**Teks yang Ditampilkan**
○ ○ ○ ○ ○

Jangan sampai Kehilangan Rasionalitas dalam Memahami Persoalan
Ustadz Adi Hidayat |
---
SEMUA yang dialami disebut musibah. Musibah itu bukan hanya sesuatu yang menyedihkan. Yang menyenangkan pun juga musibah.
Musibah berasal dari kata asoba. Kemudian sifatnya disebut dengan musibah.
“Asoba (artinya) semua yang kita alami. Jadi bisa terlihat menyenangkan. Senang melihat mobil baru. Lihat rumah baru, senang. Lihat yang bagus-bagus, senang. Sebetulnya, apa yang dialami setiap hari, itu musibah.”
Demikian penjelasan dari Ustadz Adi Hidayat -- UAH -- dalam kajian Musawarah.
BACA JUGA: Jahe Jenk Deri dengan Enam Varian, Original hingga Gula Aren
Ketika Umar bin Abdul Aziz dilantik menjadi khalifah – level presiden - dalam pelantikan pertamanya, mempraktikkan ayat musibah: Al – Baqorah ayat 156.
“(yaitu) orang-orang yang apabila ditimpa musibah, mereka berkata “Inna lillahi wa inna ilaihi raji‘un” (sesungguhnya kami milik Allah dan kepada-Nyalah kami kembali).”
“Orang-orang yang hebat itu, orang – orang yang bahagia itu (setiap orang hidup) pasti akan mengalami liku kehidupan,” tandasnya dalam sebuah kajian di channel Youtube.
Allah akan menguji dengan berbagai persoalan. Yang didesain untuk meningkatkan kualitas hidup.
Ini bukan ingin membuat manusia bermasalah. Tapi, supaya kualitas hidupnya meningkat.
Tak ada persoalan, kualitas hidup tak akan naik. Itu sudah rumus.
“Anak SD saja, untuk bisa ke jenjang SMP melawati ujian dahulu. SMP ke SMA juga ada ujian. Ujian dibuat, bukan memberikan beban bagi siswa. Tapi, untuk mengukur kualitas ilmunya. Sudah layak naik atau belum?” jelas UAH yang saat itu mengenakan batik lengan panjang.
Dengan contoh ujian sekolah itu, jangan sampai kehilangan rasionalitas untuk memahami persoalan hidup.
Maka, kata Al-Quran, Allah menguji hamba-hambanya. Bisa berupa kegelisahan, kelaparan, kekurangan harta, sakit. Bahkan ada yang wafat, kekurangan buah-buahan.
Dijelaskan UAH, kalau ujian berupa kekurangan buah-buahan kurang objektif. Artinya yang diuji hanya tukang buah saja. Tukang sayur tidak.
Maka kekurangan buah-buahan dapat diartikan sebagai hasil kerja.

○ ○ ○ ○ ○

**Data yang Diberikan**
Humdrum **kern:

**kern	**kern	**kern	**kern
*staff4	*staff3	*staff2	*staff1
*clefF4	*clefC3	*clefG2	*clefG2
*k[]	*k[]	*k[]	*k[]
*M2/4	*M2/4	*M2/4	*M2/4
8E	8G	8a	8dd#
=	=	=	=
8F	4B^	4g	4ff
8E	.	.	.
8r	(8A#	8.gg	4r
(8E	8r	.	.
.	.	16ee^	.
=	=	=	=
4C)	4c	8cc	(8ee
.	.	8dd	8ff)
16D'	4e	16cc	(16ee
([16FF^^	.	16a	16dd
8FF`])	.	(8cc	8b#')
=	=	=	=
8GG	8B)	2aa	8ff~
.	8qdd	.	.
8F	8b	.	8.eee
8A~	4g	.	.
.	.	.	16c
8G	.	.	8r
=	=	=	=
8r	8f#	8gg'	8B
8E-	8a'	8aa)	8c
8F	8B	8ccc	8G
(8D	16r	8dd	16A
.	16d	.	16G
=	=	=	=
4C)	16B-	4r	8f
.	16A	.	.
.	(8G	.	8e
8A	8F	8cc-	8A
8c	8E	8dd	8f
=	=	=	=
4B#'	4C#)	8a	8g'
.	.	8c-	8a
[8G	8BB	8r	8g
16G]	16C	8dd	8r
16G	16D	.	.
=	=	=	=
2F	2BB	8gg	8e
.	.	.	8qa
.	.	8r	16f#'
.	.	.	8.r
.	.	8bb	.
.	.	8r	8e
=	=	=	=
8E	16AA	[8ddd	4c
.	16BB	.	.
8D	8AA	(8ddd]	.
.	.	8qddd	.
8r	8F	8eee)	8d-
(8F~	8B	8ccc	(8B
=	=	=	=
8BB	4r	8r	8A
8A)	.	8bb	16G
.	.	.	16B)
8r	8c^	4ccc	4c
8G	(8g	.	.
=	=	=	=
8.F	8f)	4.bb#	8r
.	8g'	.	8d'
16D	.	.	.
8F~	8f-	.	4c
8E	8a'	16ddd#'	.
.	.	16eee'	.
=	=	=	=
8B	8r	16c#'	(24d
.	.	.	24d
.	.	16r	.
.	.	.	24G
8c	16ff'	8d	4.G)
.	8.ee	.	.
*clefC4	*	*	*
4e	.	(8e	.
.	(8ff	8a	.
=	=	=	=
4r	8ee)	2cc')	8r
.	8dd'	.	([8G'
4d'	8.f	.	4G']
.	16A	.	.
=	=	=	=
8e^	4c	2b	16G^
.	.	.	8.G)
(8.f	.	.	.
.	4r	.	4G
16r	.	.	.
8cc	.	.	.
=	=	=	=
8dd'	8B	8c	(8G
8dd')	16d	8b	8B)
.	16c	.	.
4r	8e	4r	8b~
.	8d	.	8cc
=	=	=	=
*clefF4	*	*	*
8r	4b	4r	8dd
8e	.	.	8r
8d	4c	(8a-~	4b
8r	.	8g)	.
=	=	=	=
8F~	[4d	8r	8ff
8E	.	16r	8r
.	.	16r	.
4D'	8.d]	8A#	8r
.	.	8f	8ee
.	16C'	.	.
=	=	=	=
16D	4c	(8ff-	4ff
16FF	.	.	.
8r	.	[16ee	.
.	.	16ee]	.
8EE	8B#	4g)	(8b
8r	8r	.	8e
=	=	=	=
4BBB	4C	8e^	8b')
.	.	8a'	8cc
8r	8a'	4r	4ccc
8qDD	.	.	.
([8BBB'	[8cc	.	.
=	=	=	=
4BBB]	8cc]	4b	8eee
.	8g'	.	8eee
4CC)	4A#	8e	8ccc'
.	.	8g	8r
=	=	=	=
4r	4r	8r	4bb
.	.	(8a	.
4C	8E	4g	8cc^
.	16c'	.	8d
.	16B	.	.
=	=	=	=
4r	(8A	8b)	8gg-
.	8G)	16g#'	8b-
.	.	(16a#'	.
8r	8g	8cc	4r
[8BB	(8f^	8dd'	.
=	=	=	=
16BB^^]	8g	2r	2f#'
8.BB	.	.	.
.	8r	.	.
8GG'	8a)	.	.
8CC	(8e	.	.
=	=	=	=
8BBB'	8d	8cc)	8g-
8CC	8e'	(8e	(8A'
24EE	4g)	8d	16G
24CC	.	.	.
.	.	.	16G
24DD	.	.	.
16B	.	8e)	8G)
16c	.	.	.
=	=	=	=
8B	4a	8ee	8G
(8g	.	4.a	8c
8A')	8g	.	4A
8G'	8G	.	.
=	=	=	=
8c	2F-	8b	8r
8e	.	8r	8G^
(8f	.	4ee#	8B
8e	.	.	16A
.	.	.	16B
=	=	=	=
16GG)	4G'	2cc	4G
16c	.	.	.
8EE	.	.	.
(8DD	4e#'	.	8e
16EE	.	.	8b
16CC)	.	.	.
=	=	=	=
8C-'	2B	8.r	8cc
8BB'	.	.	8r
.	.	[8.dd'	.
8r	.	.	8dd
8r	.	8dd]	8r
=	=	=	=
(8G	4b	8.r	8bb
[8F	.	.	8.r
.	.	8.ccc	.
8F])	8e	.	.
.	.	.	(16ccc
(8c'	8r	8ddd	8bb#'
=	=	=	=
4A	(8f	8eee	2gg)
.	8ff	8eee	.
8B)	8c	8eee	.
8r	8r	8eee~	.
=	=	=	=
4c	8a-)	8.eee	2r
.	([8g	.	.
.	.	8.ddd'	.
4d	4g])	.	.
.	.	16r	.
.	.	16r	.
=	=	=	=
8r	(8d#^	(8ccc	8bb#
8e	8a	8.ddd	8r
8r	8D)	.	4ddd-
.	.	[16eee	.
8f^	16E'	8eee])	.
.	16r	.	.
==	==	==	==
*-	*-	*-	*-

○ ○ ○ ○ ○

**Latihan Singkat 1**
Tuliskan kembali dengan persis bagian teks tentang musibah, mulai dari "Jangan sampai Kehilangan Rasionalitas dalam" sampai dengan "Baqorah ayat 156.".
**Latihan Singkat 2**
Menurut teks tentang musibah, kekurangan buah-buahan dapat diartikan sebagai apa?

**Hasil 1**
Jangan sampai Kehilangan Rasionalitas dalam Memahami Persoalan
Ustadz Adi Hidayat |
---
SEMUA yang dialami disebut musibah. Musibah itu bukan hanya sesuatu yang menyedihkan. Yang menyenangkan pun juga musibah.
Musibah berasal dari kata asoba. Kemudian sifatnya disebut dengan musibah.
“Asoba (artinya) semua yang kita alami. Jadi bisa terlihat menyenangkan. Senang melihat mobil baru. Lihat rumah baru, senang. Lihat yang bagus-bagus, senang. Sebetulnya, apa yang dialami setiap hari, itu musibah.”
Demikian penjelasan dari Ustadz Adi Hidayat -- UAH -- dalam kajian Musawarah.
BACA JUGA: Jahe Jenk Deri dengan Enam Varian, Original hingga Gula Aren
Ketika Umar bin Abdul Aziz dilantik menjadi khalifah – level presiden - dalam pelantikan pertamanya, mempraktikkan ayat musibah: Al – Baqorah ayat 156.

**Hasil 2**
Kekurangan buah-buahan dapat diartikan sebagai hasil kerja.